(Saved entries)
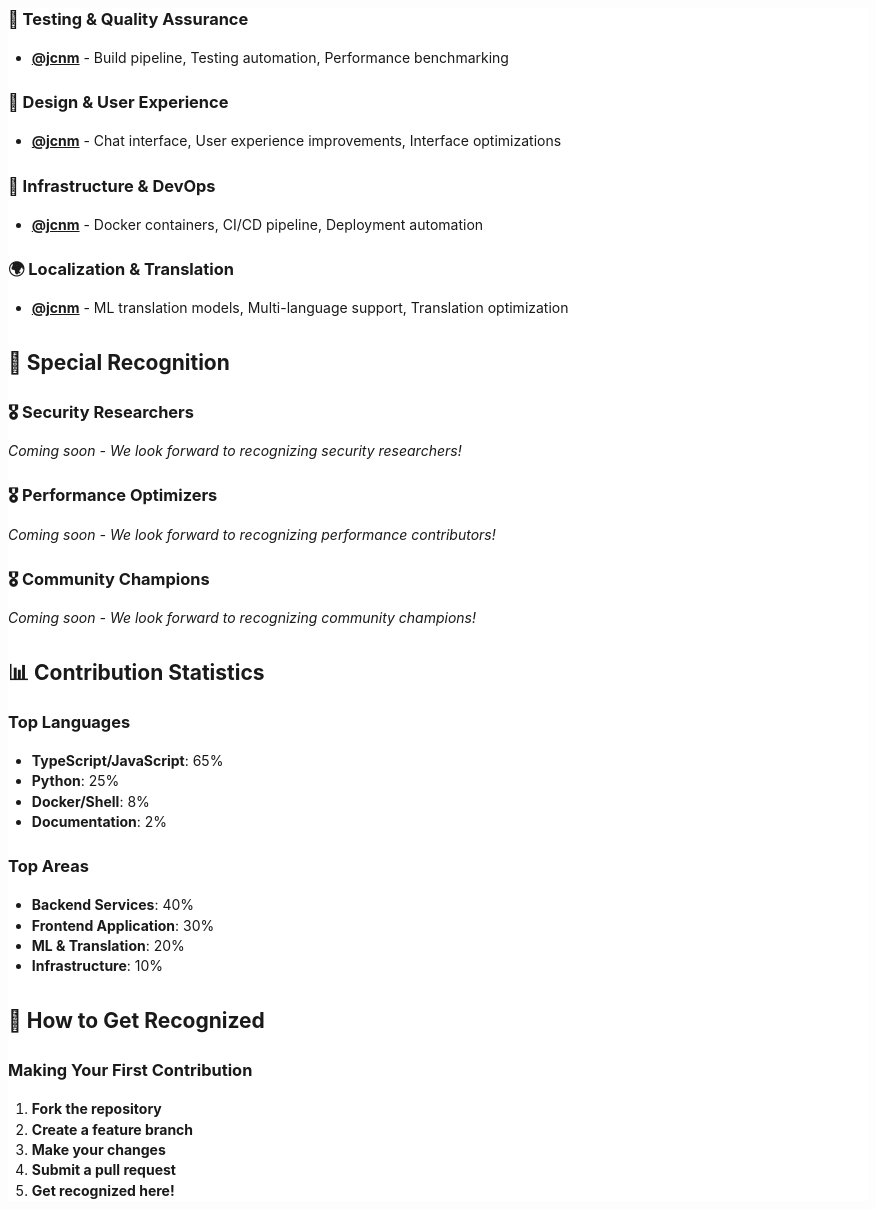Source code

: ### 🧪 Testing & Quality Assurance
- **[@jcnm](https://github.com/jcnm)** - Build pipeline, Testing automation, Performance benchmarking

### 🎨 Design & User Experience
- **[@jcnm](https://github.com/jcnm)** - Chat interface, User experience improvements, Interface optimizations

### 🔧 Infrastructure & DevOps
- **[@jcnm](https://github.com/jcnm)** - Docker containers, CI/CD pipeline, Deployment automation

### 🌍 Localization & Translation
- **[@jcnm](https://github.com/jcnm)** - ML translation models, Multi-language support, Translation optimization

## 🏅 Special Recognition

### 🎖️ Security Researchers
*Coming soon - We look forward to recognizing security researchers!*

### 🎖️ Performance Optimizers
*Coming soon - We look forward to recognizing performance contributors!*

### 🎖️ Community Champions
*Coming soon - We look forward to recognizing community champions!*

## 📊 Contribution Statistics

### Top Languages
- **TypeScript/JavaScript**: 65%
- **Python**: 25%
- **Docker/Shell**: 8%
- **Documentation**: 2%

### Top Areas
- **Backend Services**: 40%
- **Frontend Application**: 30%
- **ML & Translation**: 20%
- **Infrastructure**: 10%

## 🤝 How to Get Recognized

### Making Your First Contribution
1. **Fork the repository**
2. **Create a feature branch**
3. **Make your changes**
4. **Submit a pull request**
5. **Get recognized here!**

#### EXERCISE GOAL
Repeat each line of the records exactly, dropping the pictures.

#### RESULT FOR THIS EXERCISE
Source code

: ### 🧪 Testing & Quality Assurance
- **[@jcnm](https://github.com/jcnm)** - Build pipeline, Testing automation, Performance benchmarking

### 🎨 Design & User Experience
- **[@jcnm](https://github.com/jcnm)** - Chat interface, User experience improvements, Interface optimizations

### 🔧 Infrastructure & DevOps
- **[@jcnm](https://github.com/jcnm)** - Docker containers, CI/CD pipeline, Deployment automation

### 🌍 Localization & Translation
- **[@jcnm](https://github.com/jcnm)** - ML translation models, Multi-language support, Translation optimization

## 🏅 Special Recognition

### 🎖️ Security Researchers
*Coming soon - We look forward to recognizing security researchers!*

### 🎖️ Performance Optimizers
*Coming soon - We look forward to recognizing performance contributors!*

### 🎖️ Community Champions
*Coming soon - We look forward to recognizing community champions!*

## 📊 Contribution Statistics

### Top Languages
- **TypeScript/JavaScript**: 65%
- **Python**: 25%
- **Docker/Shell**: 8%
- **Documentation**: 2%

### Top Areas
- **Backend Services**: 40%
- **Frontend Application**: 30%
- **ML & Translation**: 20%
- **Infrastructure**: 10%

## 🤝 How to Get Recognized

### Making Your First Contribution
1. **Fork the repository**
2. **Create a feature branch**
3. **Make your changes**
4. **Submit a pull request**
5. **Get recognized here!**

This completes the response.